The extraction of DNA from cecal contents and 16 S rRNA gene sequencing was performed as described previously15. The sequences with high similarity (97%) were classified into one OTU, and the obtained valid Tag sequences were clustered, so as to compare and analyze the OTU of mouse colon contents. The complexity of species diversity(α-diversity) was analyzed by calculating Chao 1, Shannon, PD_whole_tree, and Simpson indices. Changes in community composition were measured by calculating principal component analysis (PCA). In addition, the relative abundance of dominant bacteria at phylum and genus levels was also analyzed.

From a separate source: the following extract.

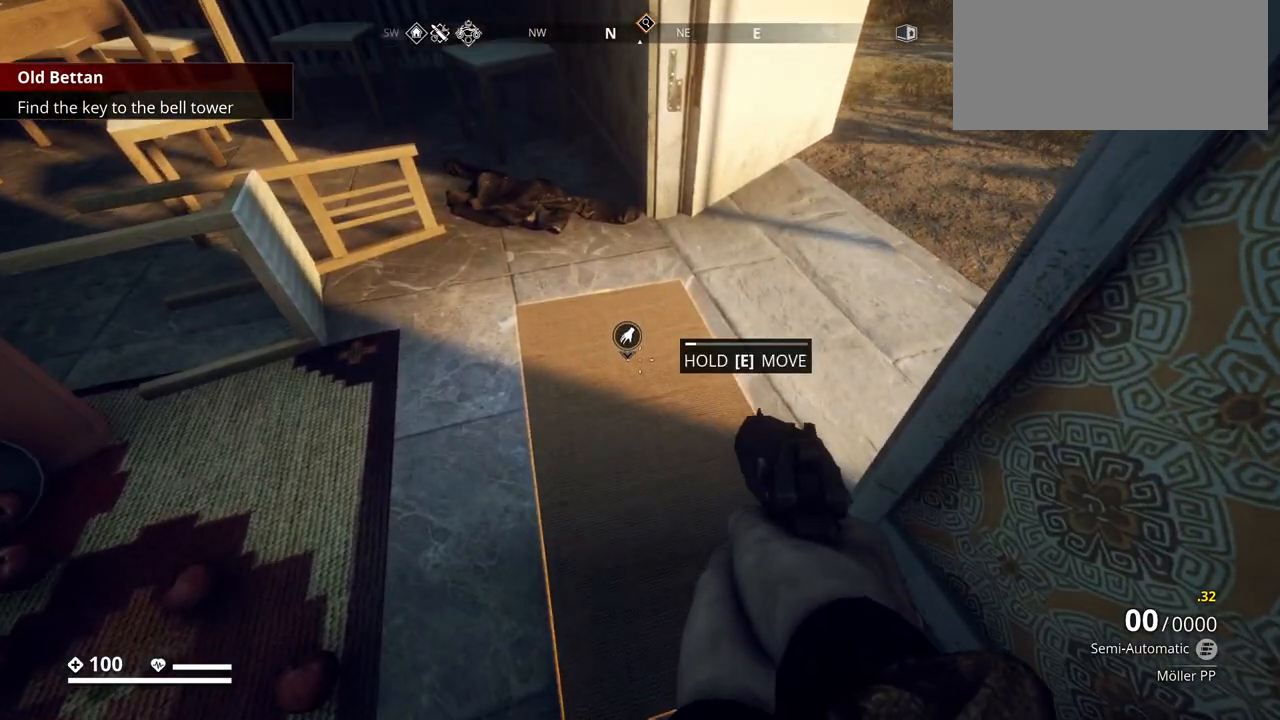
{"keys": ["ctrl_l", "e"], "events": []}
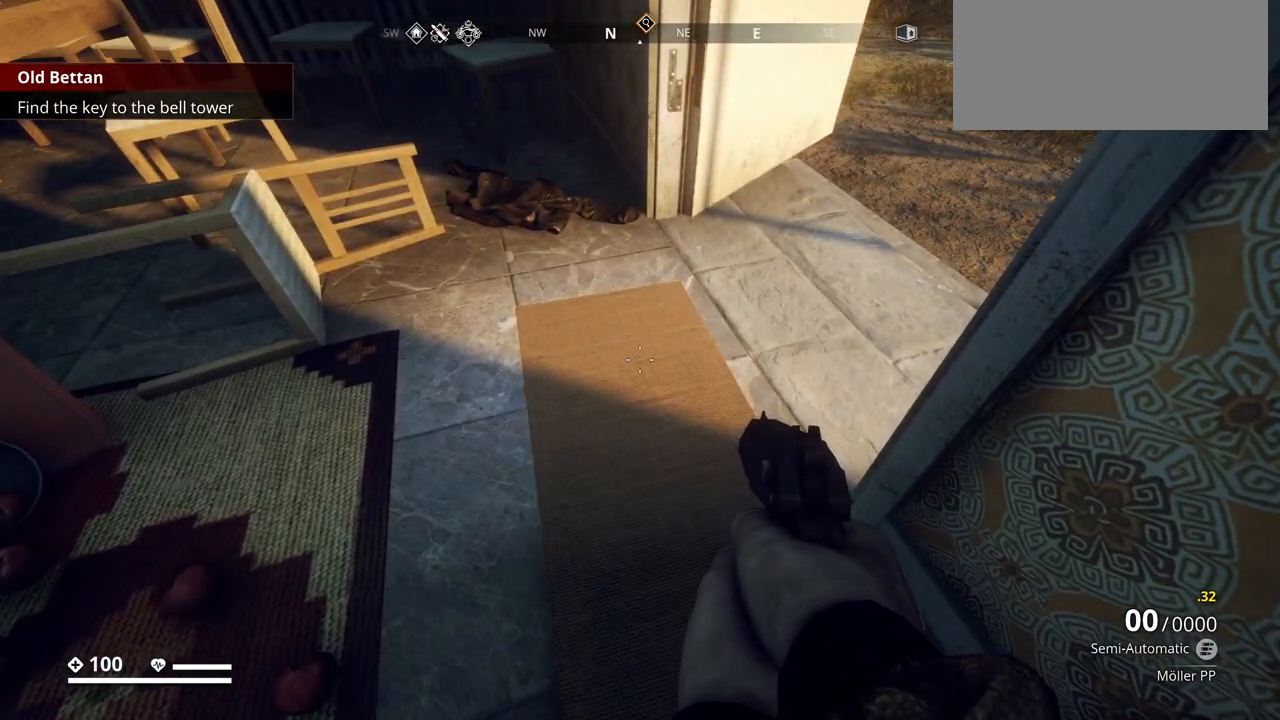
{"keys": ["ctrl_l", "s"], "events": [[167, "e", "up"], [383, "s", "down"]]}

The gut microbiota-based predictive model

Multifactor analysis was conducted using stepwise regression analysis (Detailed methods are provided in supplementary methods). This approach involves constructing a model with all potential dependent variables and then gradually eliminating variables to retain the model with the highest coefficient of determination while ensuring the significance of parameters40. The criteria for variable entry and removal in the stepwise regression analysis were based on a significant F-value of 0.05. The optimal equation for the model was determined by the highest multiple correlation coefficient (R2). The multiple regression model used in this study is represented by the following formula (1):

$${\rm{y}}={{\rm{a}}}_{0}+{{\rm{a}}}_{1}{{\rm{x}}}_{1}+{{\rm{a}}}_{2}{{\rm{x}}}_{2}+{{\rm{a}}}_{3}{{\rm{x}}}_{3}+{{\rm{a}}}_{4}{{\rm{x}}}_{4}+\ldots +{{\rm{a}}}_{{\rm{n}}}{{\rm{x}}}_{{\rm{n}}}$$
(1)

In this study, the stability of the model was assessed using the coefficient of determination (R2), while its quality was evaluated using the root mean square error (RMSE). A higher R2 value indicates better predictive ability of the model, while a lower RMSE value indicates more accurate fitting of the model40. The formula for calculating RMSE is as follows:

$${\rm{RMSE}}=\left[\frac{{\sum }_{{\rm{i}}=1}^{{\rm{n}}}({{\rm{Pi}}-{\rm{Oi}})}^{2}}{{\rm{n}}}\right]$$
(2)

To validate the model, the obtained value was compared with the true value using an independent dataset that was not used to construct the regression model. The detailed process can be found in the supporting document.

Statistical analysis

The data were analyzed using a combination of the software programs R and Mothur. Heat maps, principal coordinate analysis plots, and bar plots were created in R using the packages vegan and g plots. Two-sided analyses of nonparametric Kruskal-Wallis test, Fisher’s exact rect, and t-test were performed using GraphPad Prism software version 8.0.0 (GraphPad Inc., San Diego, California, USA) and SPSS software version 26 (IBM Corp., Armonk, NY, USA). A prediction model of skeletal muscle atrophy was developed based on gut microbiota using stepwise regression analysis. The criterion for statistical significance was set at p < 0.05.

Reporting summary

Further information on research design is available in the Nature Research Reporting Summary linked to this article.